RAPIDS for dataframes
Comparison
| cuDF | pandas cuDF | Polars cuDF | |
|---|---|---|---|
| Documentation | https://docs.rapids.ai/api/cudf/stable/cudf_pandas/ | ||
| API | Similar to pandas, but some differences | Exactly the same as pandas | Exactly the same as Polars lazy API |
| Performance | Very good: the code fully runs on GPU | Good: some of the code runs on GPU, but there are costly transfers between CPU and GPU because the code that can’t run on GPU runs on CPU | The best: lazy execution + the code fully runs on GPU |
| Installation | Install cuDF | Install cuDF (it is a cuDF module) | Install Polars with GPU engine extra |
Which one to use?
On CPU:
Unless you are stuck with existing code, pipelines, and workflows that you cannot change, you should use Polars instead of pandas and you should use the lazy API whenever you have large dataframes.
On GPU:
Similarly, unless you don’t have other options, when you turn towards GPUs, you should use Polars with the GPU engine. It gives you the best of both worlds: lazy execution and its advantages (running out-of-core, better performance, reduced memory impact) as well as code that fully runs on GPU. If you are already using Polars with the lazy API on CPU, the code is virtually the same (you just need to pass engine="gpu" to collect and you can customize the GPU engine for finer control if you want).
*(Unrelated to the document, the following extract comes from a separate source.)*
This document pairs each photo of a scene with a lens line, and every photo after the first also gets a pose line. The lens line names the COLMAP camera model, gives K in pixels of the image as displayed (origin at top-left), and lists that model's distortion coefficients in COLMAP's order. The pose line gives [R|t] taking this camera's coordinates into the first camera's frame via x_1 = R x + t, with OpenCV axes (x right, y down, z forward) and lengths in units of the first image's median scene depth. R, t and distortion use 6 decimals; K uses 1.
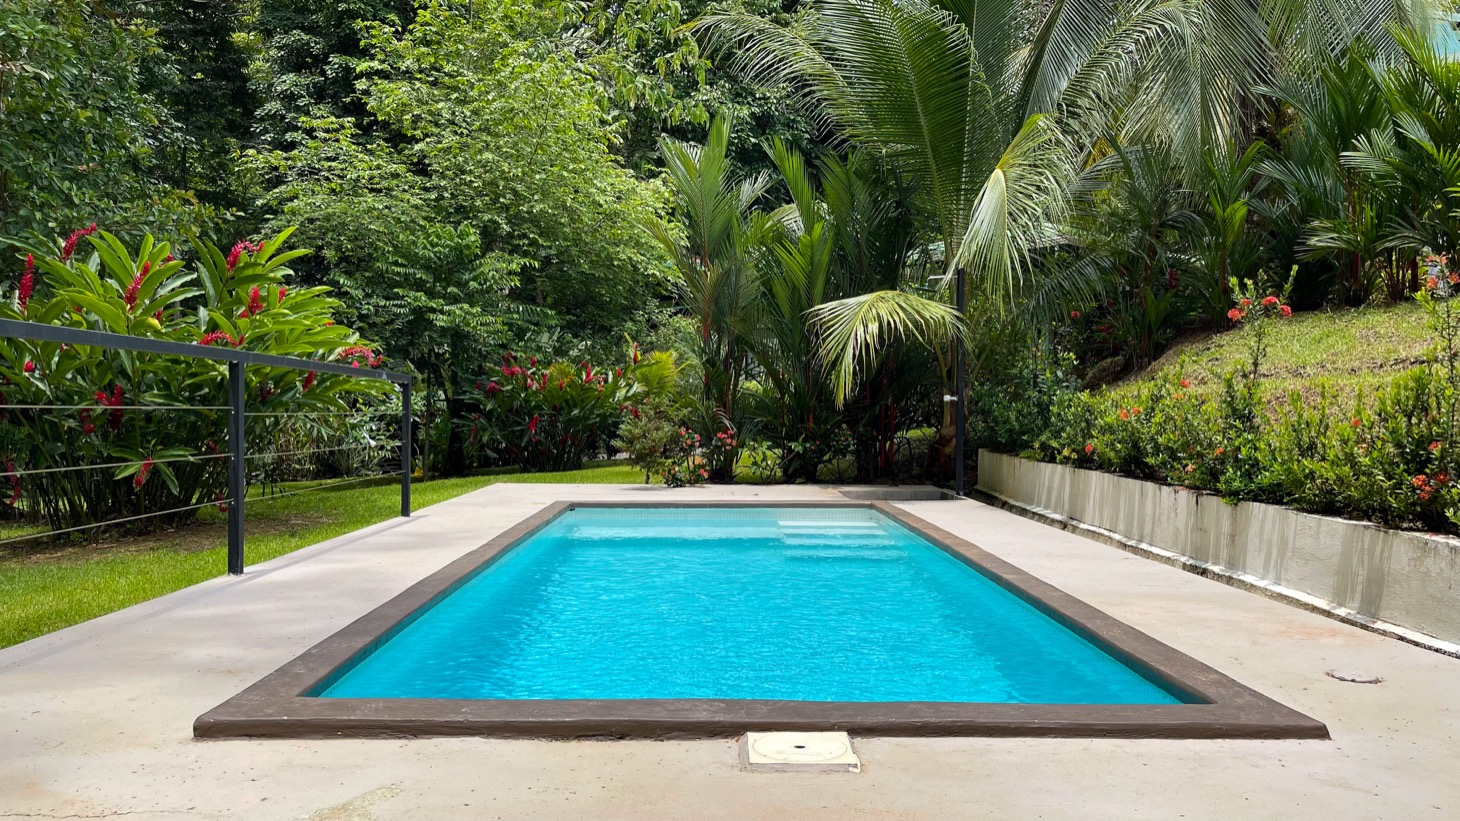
lens RADIAL K [[1119.8, 0, 735.9], [0, 1119.8, 415.1], [0, 0, 1]] dist [0.044936, -0.046576]
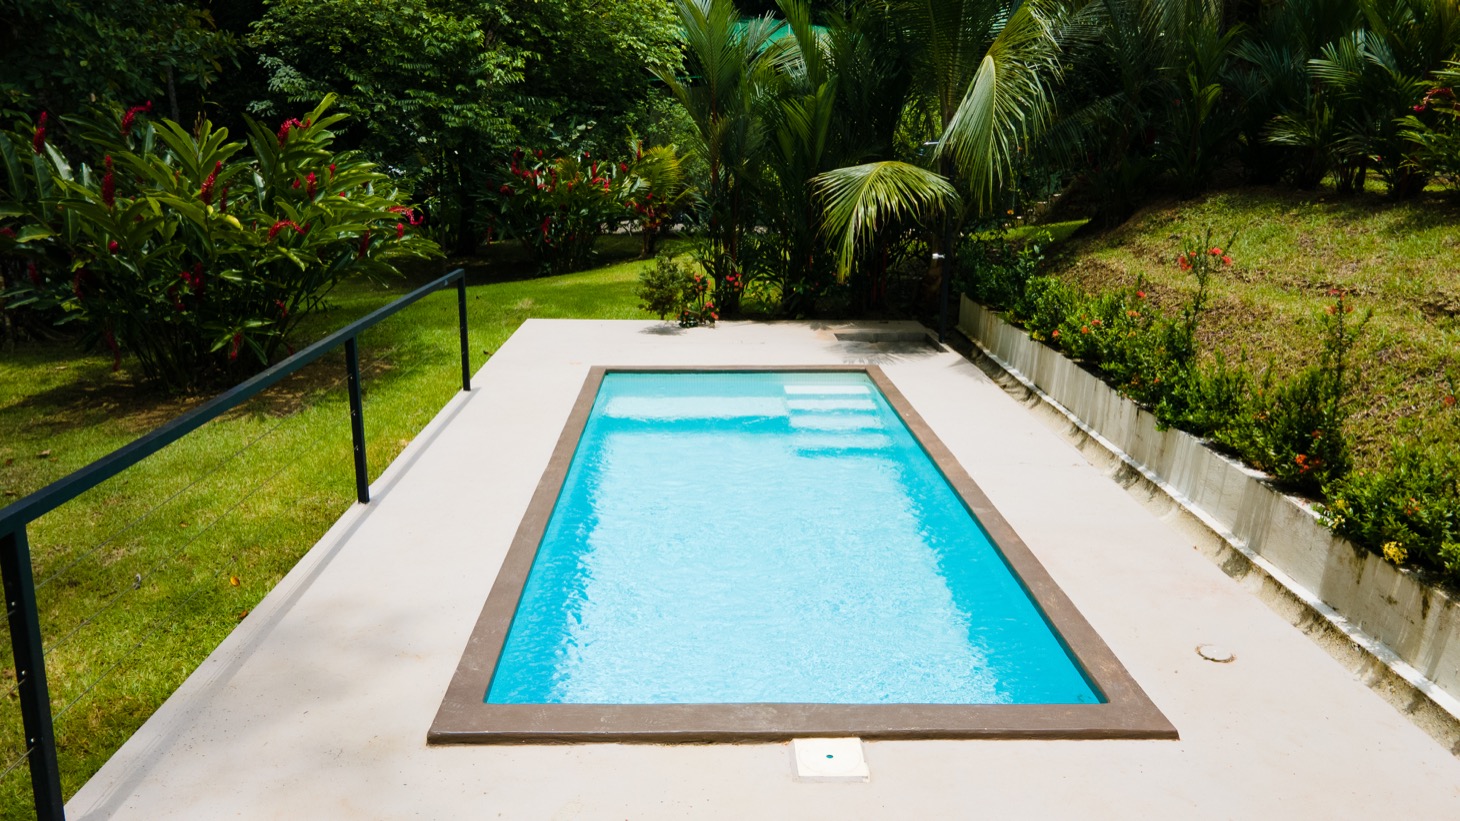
lens RADIAL K [[1083.6, 0, 738.2], [0, 1083.6, 405.5], [0, 0, 1]] dist [0.024239, 0.036881]
pose [[0.999912, 0.001416, 0.013218, -0.020303], [-0.004467, 0.972292, 0.233726, -0.118727], [-0.012521, -0.233764, 0.972213, -0.074776]]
pandas cuDF will speed up your pandas code to some extent and at no coding cost, but it is the lest performant option since the pandas code that can’t be run on GPU will be run on CPU. Additionally, copying the data back and forth between host and devices is costly.
cuDF runs the code fully on GPU and is a much better option, but it requires learning a new API since it only works on a subset of pandas command and has differences with the pandas API.
In this course, we will focus on the best option: Polars with the GPU engine.